Task statement
Transcribe every line of the records below word for word, in the same order.
## Start Listing
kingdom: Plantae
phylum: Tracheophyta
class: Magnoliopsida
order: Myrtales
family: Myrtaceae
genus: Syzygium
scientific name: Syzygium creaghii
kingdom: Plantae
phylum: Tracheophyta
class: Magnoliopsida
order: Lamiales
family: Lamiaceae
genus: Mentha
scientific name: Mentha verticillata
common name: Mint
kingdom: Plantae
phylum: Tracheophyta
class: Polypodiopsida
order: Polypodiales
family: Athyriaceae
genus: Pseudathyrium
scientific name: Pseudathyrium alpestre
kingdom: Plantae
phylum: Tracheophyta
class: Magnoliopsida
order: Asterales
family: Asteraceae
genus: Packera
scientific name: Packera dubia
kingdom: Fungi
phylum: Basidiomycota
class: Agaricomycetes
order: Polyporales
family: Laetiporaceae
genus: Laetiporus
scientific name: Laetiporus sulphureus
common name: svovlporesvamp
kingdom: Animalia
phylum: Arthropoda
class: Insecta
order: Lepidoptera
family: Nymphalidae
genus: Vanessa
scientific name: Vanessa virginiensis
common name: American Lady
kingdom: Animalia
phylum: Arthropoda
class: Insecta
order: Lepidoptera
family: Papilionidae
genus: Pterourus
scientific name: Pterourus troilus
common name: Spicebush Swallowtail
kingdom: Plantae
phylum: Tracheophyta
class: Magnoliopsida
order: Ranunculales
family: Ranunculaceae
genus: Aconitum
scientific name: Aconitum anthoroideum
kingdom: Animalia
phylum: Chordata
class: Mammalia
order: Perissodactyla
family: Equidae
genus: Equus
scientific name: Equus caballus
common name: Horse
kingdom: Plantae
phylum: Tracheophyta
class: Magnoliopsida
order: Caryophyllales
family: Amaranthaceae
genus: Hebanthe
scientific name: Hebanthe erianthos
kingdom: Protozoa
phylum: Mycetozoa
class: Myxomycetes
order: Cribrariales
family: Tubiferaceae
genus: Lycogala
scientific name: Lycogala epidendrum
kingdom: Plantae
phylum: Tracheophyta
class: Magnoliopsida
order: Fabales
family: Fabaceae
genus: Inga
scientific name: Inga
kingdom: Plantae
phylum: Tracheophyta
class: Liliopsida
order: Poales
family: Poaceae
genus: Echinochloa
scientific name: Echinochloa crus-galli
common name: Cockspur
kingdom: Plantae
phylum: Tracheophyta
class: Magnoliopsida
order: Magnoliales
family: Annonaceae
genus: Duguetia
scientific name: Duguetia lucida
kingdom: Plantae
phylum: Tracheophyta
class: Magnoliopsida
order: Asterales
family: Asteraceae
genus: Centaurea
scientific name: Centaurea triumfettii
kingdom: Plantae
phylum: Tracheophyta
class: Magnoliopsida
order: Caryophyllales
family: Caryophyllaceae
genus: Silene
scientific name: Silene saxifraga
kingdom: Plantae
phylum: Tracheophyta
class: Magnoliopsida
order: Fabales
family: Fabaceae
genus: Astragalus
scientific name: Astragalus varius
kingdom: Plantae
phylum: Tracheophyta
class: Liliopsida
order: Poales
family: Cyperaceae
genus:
## End Listing
Solution below
kingdom: Plantae
phylum: Tracheophyta
class: Magnoliopsida
order: Myrtales
family: Myrtaceae
genus: Syzygium
scientific name: Syzygium creaghii
kingdom: Plantae
phylum: Tracheophyta
class: Magnoliopsida
order: Lamiales
family: Lamiaceae
genus: Mentha
scientific name: Mentha verticillata
common name: Mint
kingdom: Plantae
phylum: Tracheophyta
class: Polypodiopsida
order: Polypodiales
family: Athyriaceae
genus: Pseudathyrium
scientific name: Pseudathyrium alpestre
kingdom: Plantae
phylum: Tracheophyta
class: Magnoliopsida
order: Asterales
family: Asteraceae
genus: Packera
scientific name: Packera dubia
kingdom: Fungi
phylum: Basidiomycota
class: Agaricomycetes
order: Polyporales
family: Laetiporaceae
genus: Laetiporus
scientific name: Laetiporus sulphureus
common name: svovlporesvamp
kingdom: Animalia
phylum: Arthropoda
class: Insecta
order: Lepidoptera
family: Nymphalidae
genus: Vanessa
scientific name: Vanessa virginiensis
common name: American Lady
kingdom: Animalia
phylum: Arthropoda
class: Insecta
order: Lepidoptera
family: Papilionidae
genus: Pterourus
scientific name: Pterourus troilus
common name: Spicebush Swallowtail
kingdom: Plantae
phylum: Tracheophyta
class: Magnoliopsida
order: Ranunculales
family: Ranunculaceae
genus: Aconitum
scientific name: Aconitum anthoroideum
kingdom: Animalia
phylum: Chordata
class: Mammalia
order: Perissodactyla
family: Equidae
genus: Equus
scientific name: Equus caballus
common name: Horse
kingdom: Plantae
phylum: Tracheophyta
class: Magnoliopsida
order: Caryophyllales
family: Amaranthaceae
genus: Hebanthe
scientific name: Hebanthe erianthos
kingdom: Protozoa
phylum: Mycetozoa
class: Myxomycetes
order: Cribrariales
family: Tubiferaceae
genus: Lycogala
scientific name: Lycogala epidendrum
kingdom: Plantae
phylum: Tracheophyta
class: Magnoliopsida
order: Fabales
family: Fabaceae
genus: Inga
scientific name: Inga
kingdom: Plantae
phylum: Tracheophyta
class: Liliopsida
order: Poales
family: Poaceae
genus: Echinochloa
scientific name: Echinochloa crus-galli
common name: Cockspur
kingdom: Plantae
phylum: Tracheophyta
class: Magnoliopsida
order: Magnoliales
family: Annonaceae
genus: Duguetia
scientific name: Duguetia lucida
kingdom: Plantae
phylum: Tracheophyta
class: Magnoliopsida
order: Asterales
family: Asteraceae
genus: Centaurea
scientific name: Centaurea triumfettii
kingdom: Plantae
phylum: Tracheophyta
class: Magnoliopsida
order: Caryophyllales
family: Caryophyllaceae
genus: Silene
scientific name: Silene saxifraga
kingdom: Plantae
phylum: Tracheophyta
class: Magnoliopsida
order: Fabales
family: Fabaceae
genus: Astragalus
scientific name: Astragalus varius
kingdom: Plantae
phylum: Tracheophyta
class: Liliopsida
order: Poales
family: Cyperaceae
genus:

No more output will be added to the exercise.